Essen./Dorsten..
Kurz sackte Rainer S. nach vorne, stützte seinen Körper mit beiden Händen ab, schüttelte den Kopf. Zu fünf Jahren Haft hatte gerade die XXI. Essener Strafkammer die in Dorsten lebende Ex-Größe des Essener Milieus verurteilt. Steuerhinterziehung mit Schrott steht als Delikt zunächst am vorläufigen Ende einer langen Karriere in der Halbwelt.
Die langen grauen Haare wie immer zum Zopf gebunden, hatte der 64-Jährige sich auch im letzten Wort um einen gewissen Charme gegenüber dem Gericht bemüht. Immer wieder war am Donnerstag die ursprünglich auf 15 Uhr angesetzte Urteilsverkündung verschoben worden, bis Richter Wolfgang Schmidt endlich die Entscheidung bekannt geben konnte. „Tut mir leid, dass alles so lange gedauert hat“, entschuldigte sich unmittelbar davor Rainer S., weil sein Verteidiger Christoph Miczek bei einem auswärtigen Termin länger aufgehalten wurde.

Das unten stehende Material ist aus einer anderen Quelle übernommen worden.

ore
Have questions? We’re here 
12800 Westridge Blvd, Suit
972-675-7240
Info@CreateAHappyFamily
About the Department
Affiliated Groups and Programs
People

Draußen hatten einige wenige alte Freunde ausgeharrt. Worüber man so spricht? Unter anderem über die Bierpreise auf der Gourmetmeile in Essen-Rüttenscheid, die am Tag zuvor in der Nähe des Gerichtes eröffnet wurde. Das Essen wird als lecker bezeichnet, die Bierpreise als moderat: „Für 0,25 Liter 2,20. Ist doch ok.“
Haftbefehl außer Vollzug
Möglicherweise konnten sie ihrem alten Freund Rainer S., der seit dem 20. Januar in U-Haft saß, gestern Abend das ein oder andere Gericht spendieren. Trotz der hohen Haftstrafe setzte die XXI. Kammer den Haftbefehl gegen ihn außer Vollzug. Der Angeklagte, der schon zu Beginn der Verhandlung über Herzprobleme geklagt hatte, soll sich vor dem Haftantritt in Freiheit in ärztliche Behandlung begeben. Danach hat er auch gute Chancen, als „Selbststeller“ einen Teil seiner Strafe im offenen Vollzug zu verbüßen.

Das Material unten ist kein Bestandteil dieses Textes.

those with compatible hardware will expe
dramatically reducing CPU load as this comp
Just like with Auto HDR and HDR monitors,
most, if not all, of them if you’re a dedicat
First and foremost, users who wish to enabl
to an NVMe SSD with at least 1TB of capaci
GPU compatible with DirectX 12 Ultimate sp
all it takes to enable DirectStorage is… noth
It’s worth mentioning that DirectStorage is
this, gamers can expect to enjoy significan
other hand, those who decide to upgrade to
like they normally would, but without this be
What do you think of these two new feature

Rainer S., dem im Essen nachgesagt wurde, er habe „überall seine Finger drin“ und der in den 90er Jahren auch wegen Geldfälschung verurteilt wurde, hatte nach seinem Umzug nach Dorsten wenig Glück mit einem Sauna-Club. 2009 soll er deshalb in den illegalen Schrotthandel eingestiegen sein. Laut Urteil der XXI. Essener Strafkammer mit dem festen Vorsatz, „durch Steuerhinterhinterziehungen Gewinn zu machen“. Scheinrechnungen, Strohleute und schwarz eingekaufter Schrott aus den Niederlanden und Polen sollen ihm einen Profit in Millionenhöhe verschafft haben. Viele seiner Strohleute und Geschäftspartner, die aktuell vor anderen Kammern stehen, hat er mit seiner vermeintlich lukrativen Idee hinuntergezogen. Ihm selbst scheint es nicht gutzugehen. Nach dem Urteil inhaliert er aus seinem Herzspray.